◆ **本文**
__________________________________________________

そのため日本では主要な食用魚という扱いではなく、他国と比べると評価は低めとなっています。味も脂が少なく淡白すぎるせいか大味とされていて市場価値も低く、他のカレイやヒラメ類と比べて安いことが多いです。
オヒョウがエンガワとして提供されてる?
エンガワといえば、そのコリコリとした食感で人気の寿司ネタですが、エンガワとはそもそも何なのか知っていますか?そういう名前の魚がいるわけではなく、一般的にはヒラメのひれの付け根の部分の身のことなのです。ひれは良く動かす部位なので筋肉が発達しているために食感がよく、そのうえコラーゲンもたっぷりです。
エンガワはヒラメ1匹から4貫ほどしか取れないため、一般的には高級ネタとして知られています。しかし100円の回転ずしでも見たことある方もいるのではないでしょうか。実はそれにオヒョウをはじめとするカレイが使われているのです。オヒョウは巨大なため1匹から大量のエンガワが取れることから、安価に提供できる秘密となっています。

__________________________________________________

◆ **提供データ**
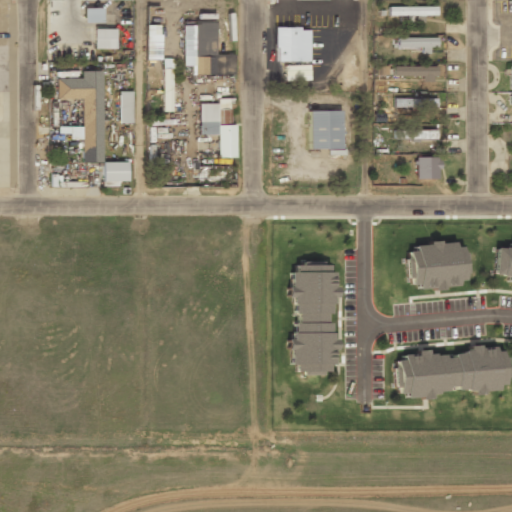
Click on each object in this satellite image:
building: (411, 10)
building: (91, 14)
building: (414, 18)
building: (103, 38)
building: (151, 41)
building: (416, 42)
building: (290, 44)
building: (203, 49)
building: (415, 71)
building: (510, 75)
building: (165, 89)
building: (509, 99)
building: (413, 102)
road: (136, 103)
road: (363, 103)
road: (476, 103)
building: (123, 106)
building: (84, 111)
building: (402, 126)
building: (215, 128)
building: (322, 129)
building: (413, 133)
building: (425, 167)
building: (113, 171)
road: (256, 207)
road: (26, 229)
road: (253, 245)
building: (502, 262)
building: (433, 265)
road: (363, 271)
building: (309, 318)
road: (406, 322)
building: (447, 372)
road: (254, 489)
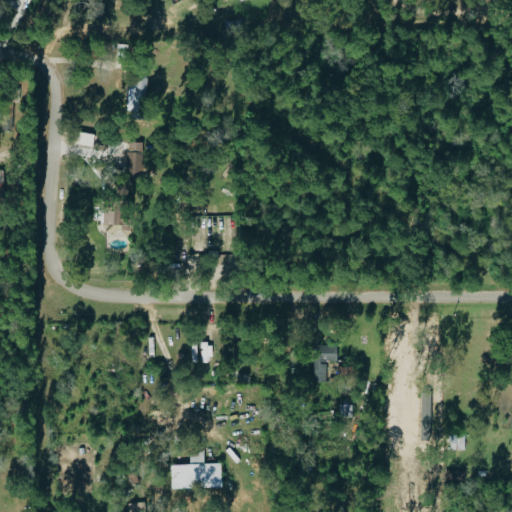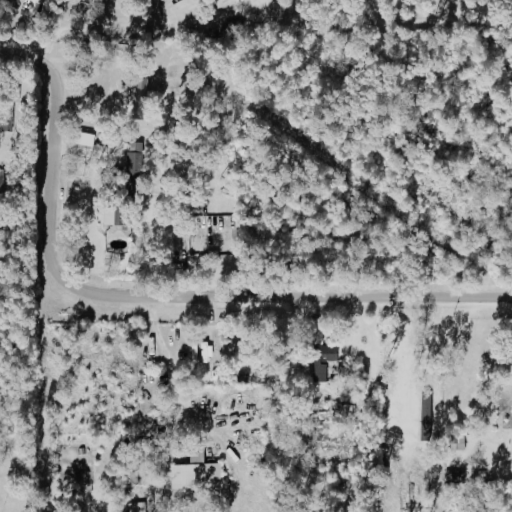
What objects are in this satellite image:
building: (238, 0)
road: (99, 27)
road: (28, 58)
building: (133, 94)
building: (133, 157)
building: (0, 191)
building: (111, 221)
road: (169, 296)
building: (203, 352)
building: (320, 360)
road: (306, 368)
road: (173, 381)
building: (456, 442)
building: (193, 472)
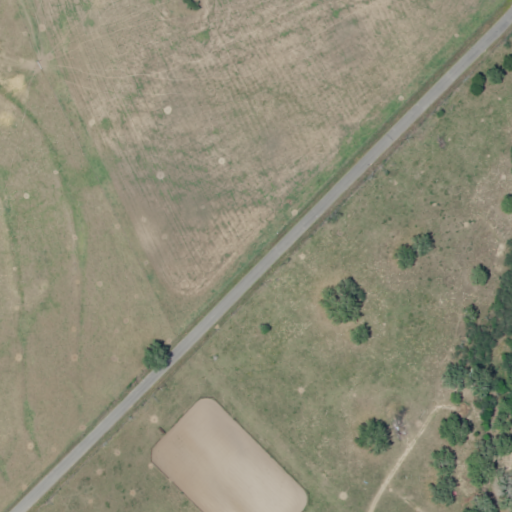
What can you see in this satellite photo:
road: (262, 261)
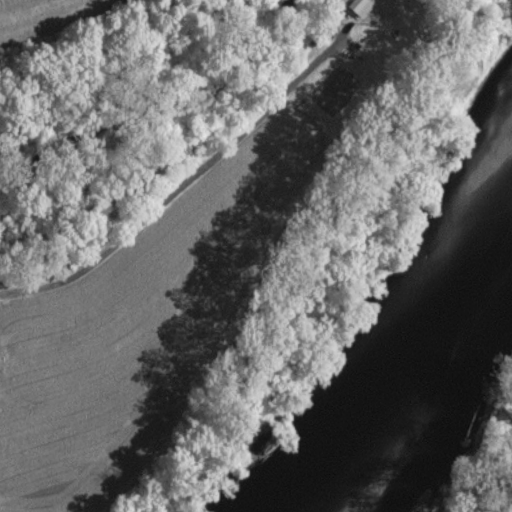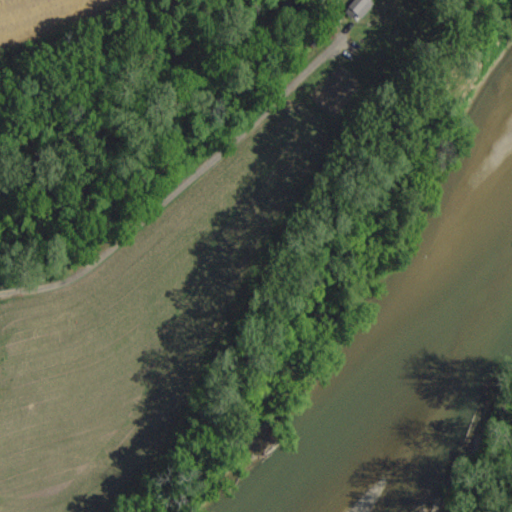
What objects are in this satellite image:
road: (184, 150)
road: (181, 187)
river: (404, 357)
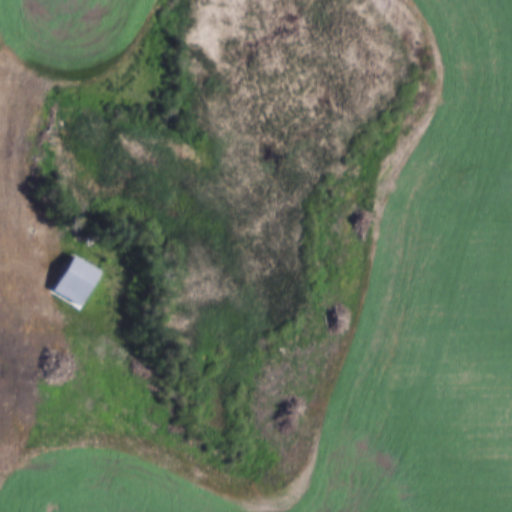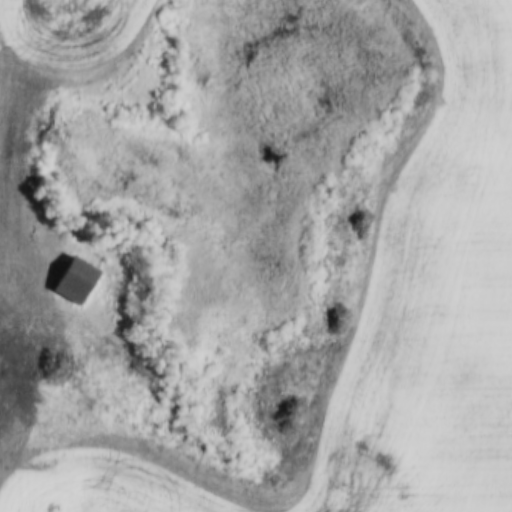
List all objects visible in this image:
building: (72, 280)
building: (74, 280)
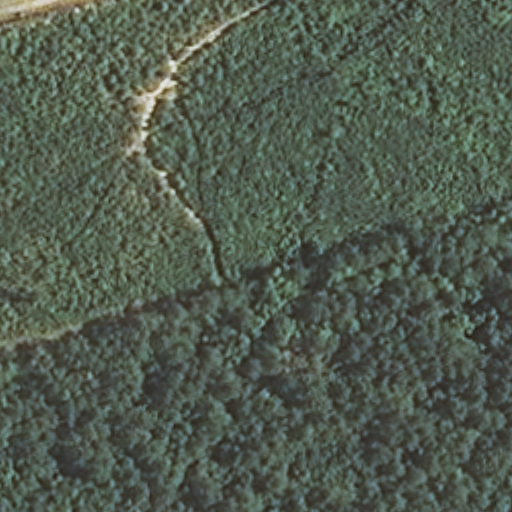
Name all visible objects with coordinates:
road: (152, 76)
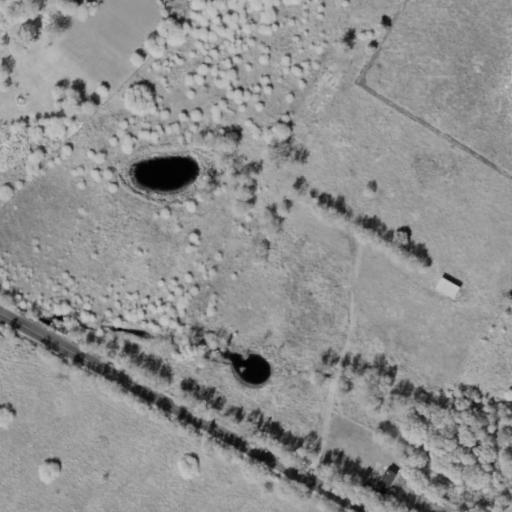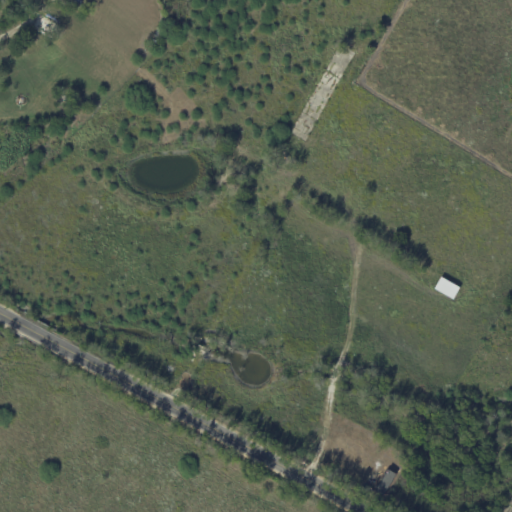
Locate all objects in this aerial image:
building: (44, 27)
building: (65, 100)
road: (177, 417)
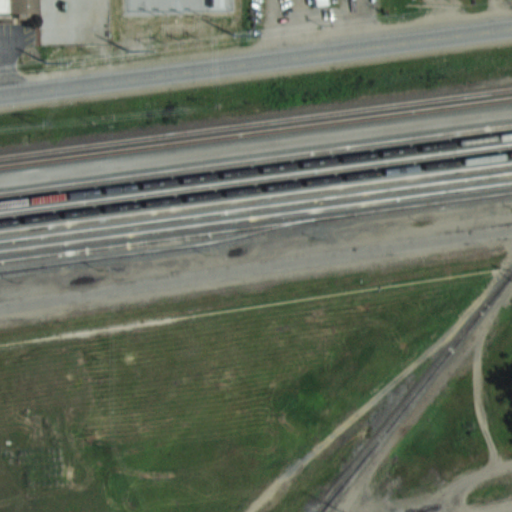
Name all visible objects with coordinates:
building: (18, 7)
road: (499, 14)
road: (256, 60)
road: (2, 70)
railway: (256, 121)
railway: (256, 132)
railway: (256, 157)
railway: (256, 167)
railway: (256, 178)
railway: (256, 187)
railway: (256, 199)
railway: (256, 207)
railway: (256, 218)
railway: (256, 226)
railway: (154, 249)
road: (256, 255)
railway: (414, 391)
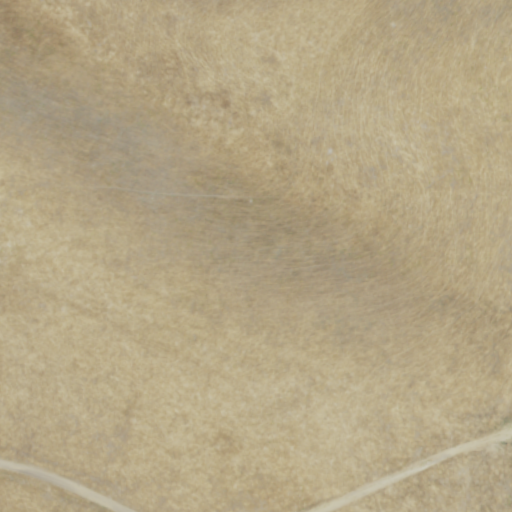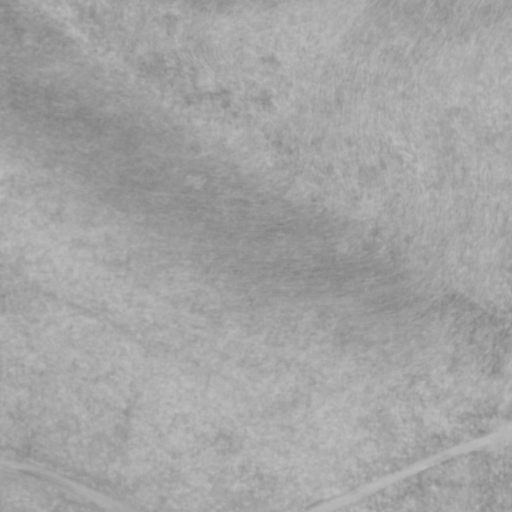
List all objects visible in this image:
road: (262, 508)
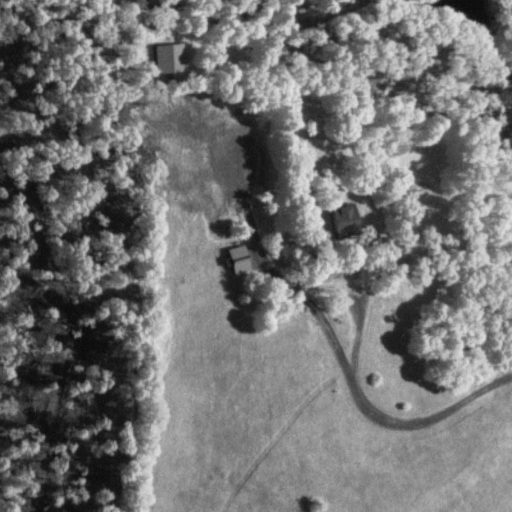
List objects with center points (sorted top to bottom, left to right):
road: (330, 25)
road: (241, 76)
road: (297, 150)
building: (340, 216)
building: (235, 256)
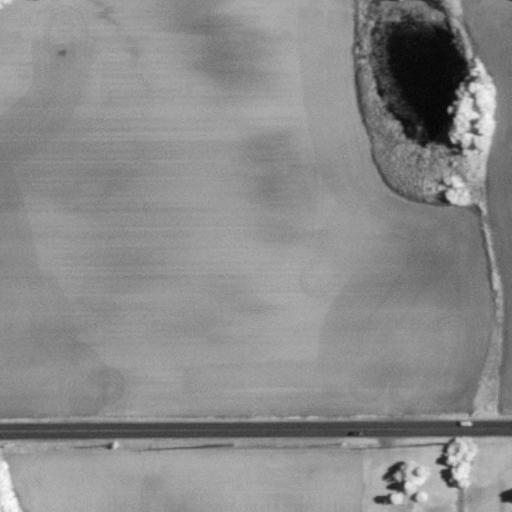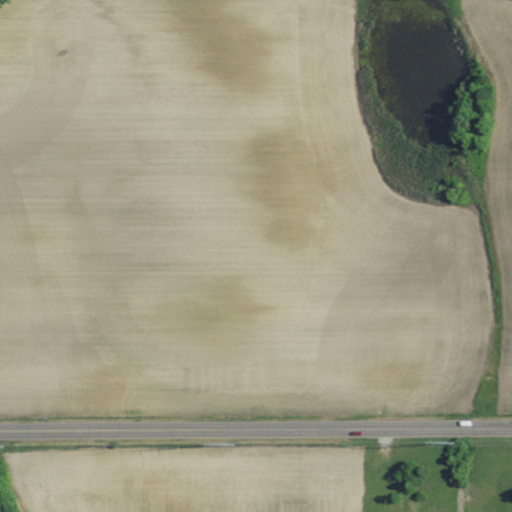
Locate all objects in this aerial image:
road: (256, 427)
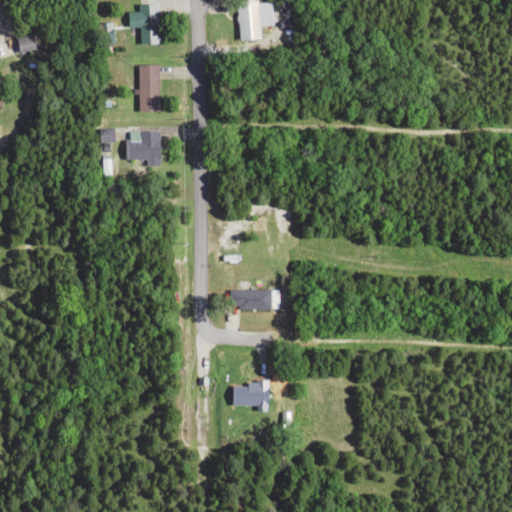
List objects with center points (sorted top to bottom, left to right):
building: (249, 18)
building: (143, 22)
building: (22, 42)
building: (145, 86)
building: (140, 145)
road: (212, 255)
building: (247, 298)
road: (265, 337)
building: (246, 394)
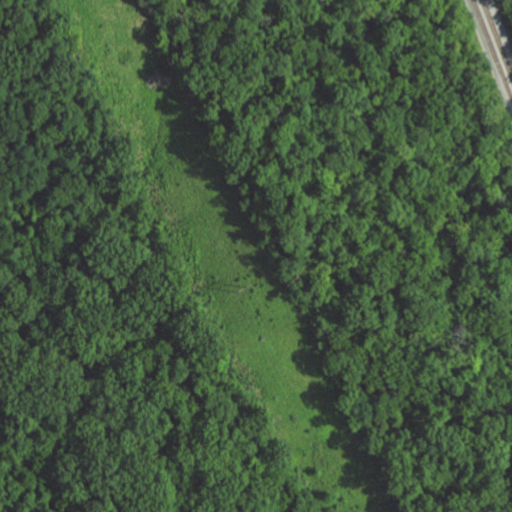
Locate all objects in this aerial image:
railway: (498, 34)
railway: (493, 49)
power tower: (240, 284)
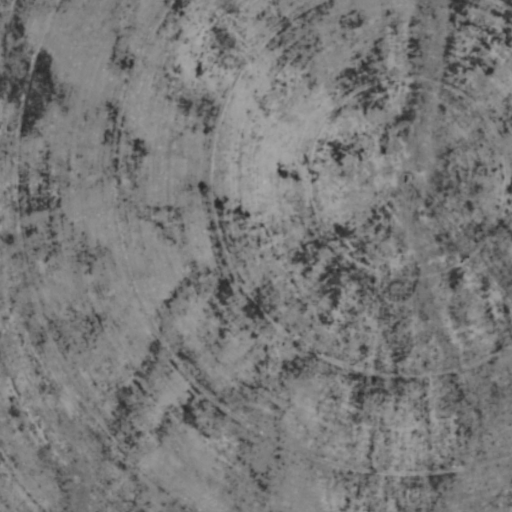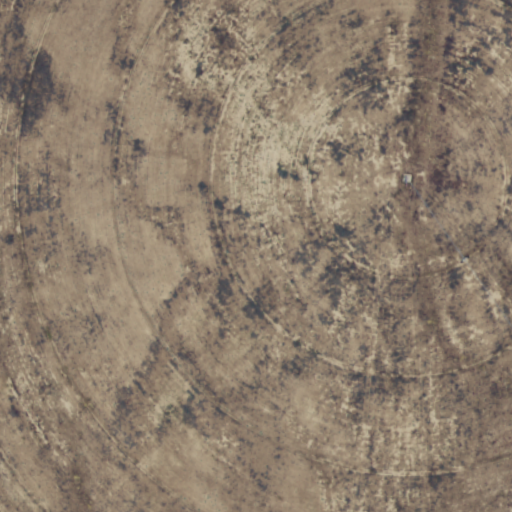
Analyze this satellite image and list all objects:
crop: (256, 256)
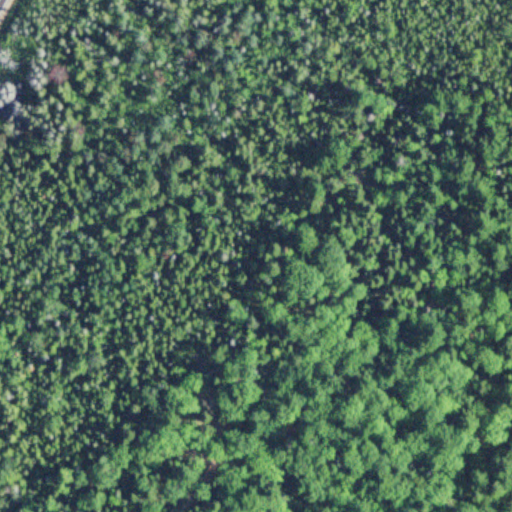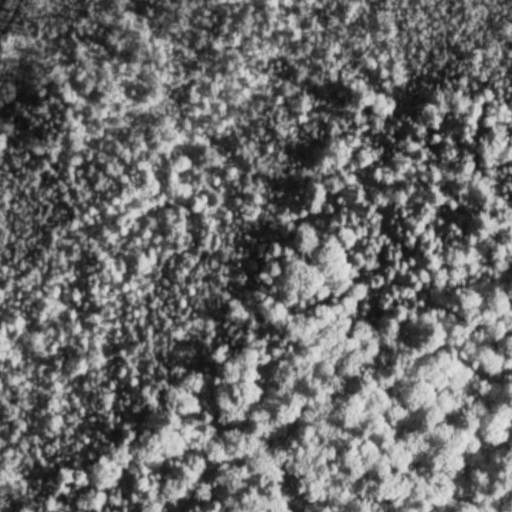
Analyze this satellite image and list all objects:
road: (0, 2)
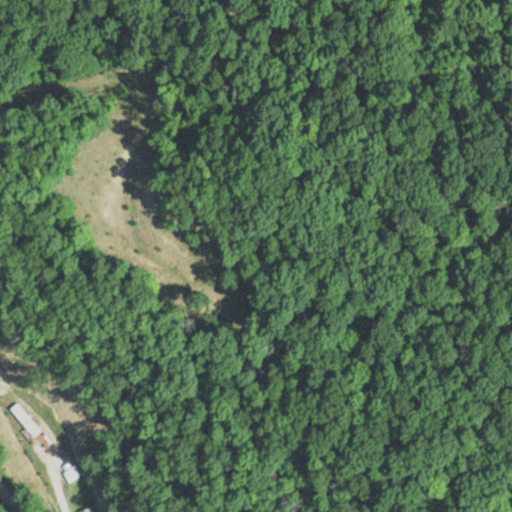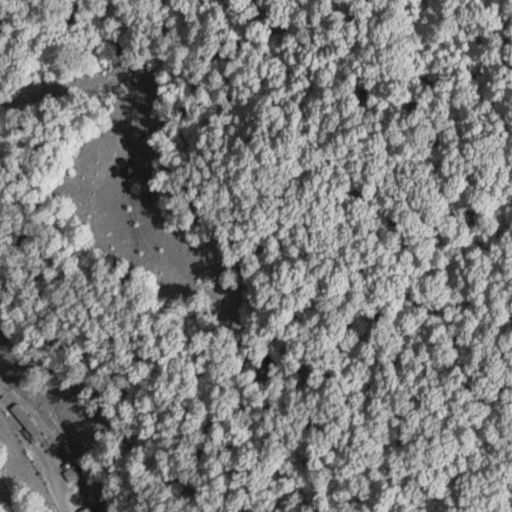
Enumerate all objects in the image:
building: (22, 419)
road: (8, 496)
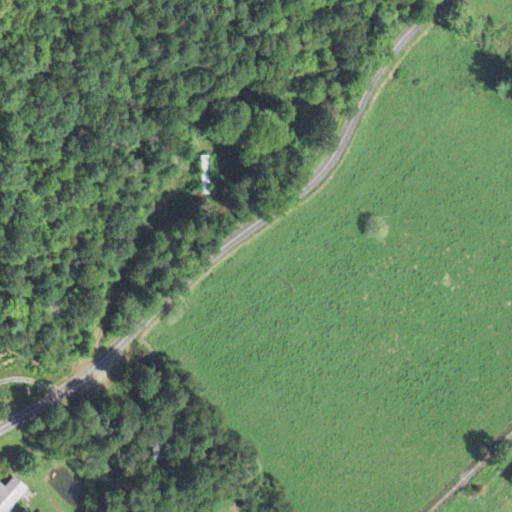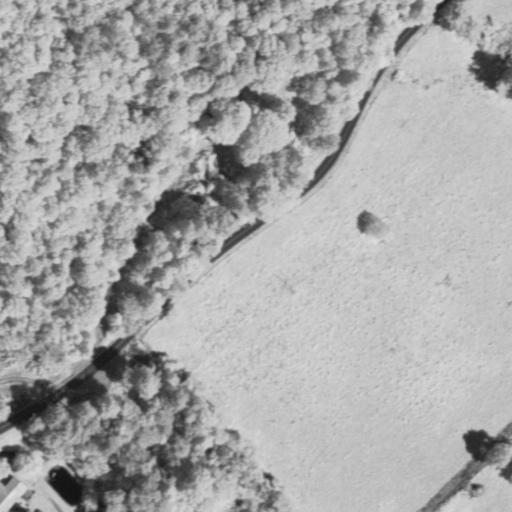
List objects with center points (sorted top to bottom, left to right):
road: (241, 231)
railway: (469, 471)
building: (10, 494)
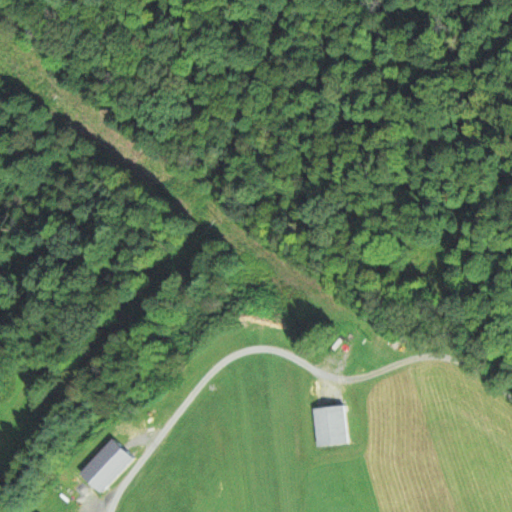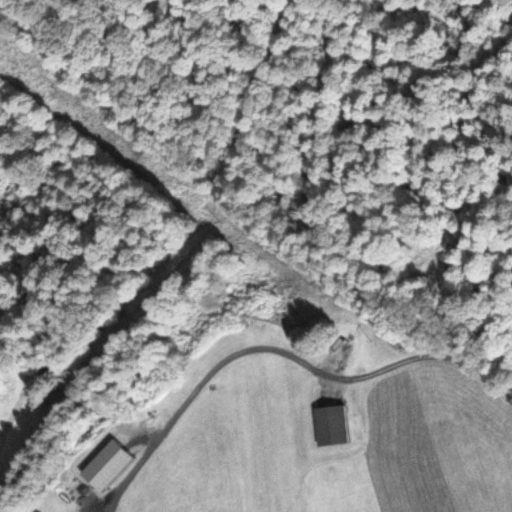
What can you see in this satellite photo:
road: (281, 352)
airport runway: (267, 445)
building: (104, 460)
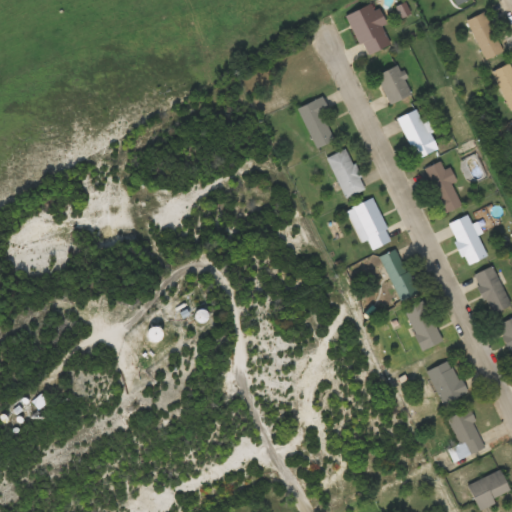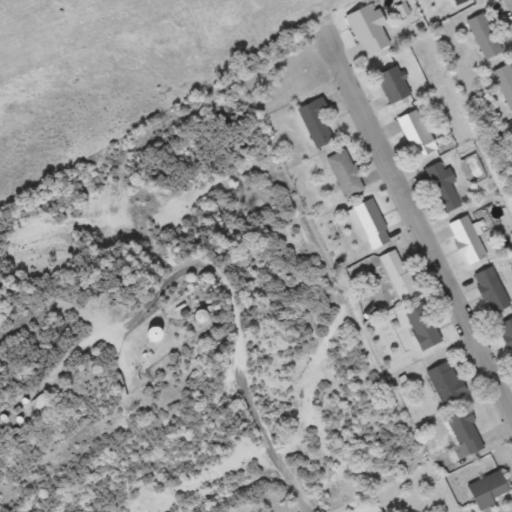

__________________________________________________

◆ **課題の指示**
1. 本文の「オヒョウがエンガワとして提供されてる?」で始まり「えコラーゲンもたっぷりです。」で終わる部分を、一字も変えずにもう一度書き出してください。
2. 本文の記述をもとに、次の問いに答えなさい。
(a) エンガワとは、一般的にヒラメのどの部分の身か。
(b) ヒラメ1匹から取れるエンガワは何貫ほどか。
(c) オヒョウの味について、本文ではどのように述べられているか。

◆ **解答例**
1.
オヒョウがエンガワとして提供されてる?
エンガワといえば、そのコリコリとした食感で人気の寿司ネタですが、エンガワとはそもそも何なのか知っていますか?そういう名前の魚がいるわけではなく、一般的にはヒラメのひれの付け根の部分の身のことなのです。ひれは良く動かす部位なので筋肉が発達しているために食感がよく、そのうえコラーゲンもたっぷりです。

2.
(a) ひれの付け根の部分の身
(b) 4貫ほど
(c) 脂が少なく淡白すぎるせいか、大味とされている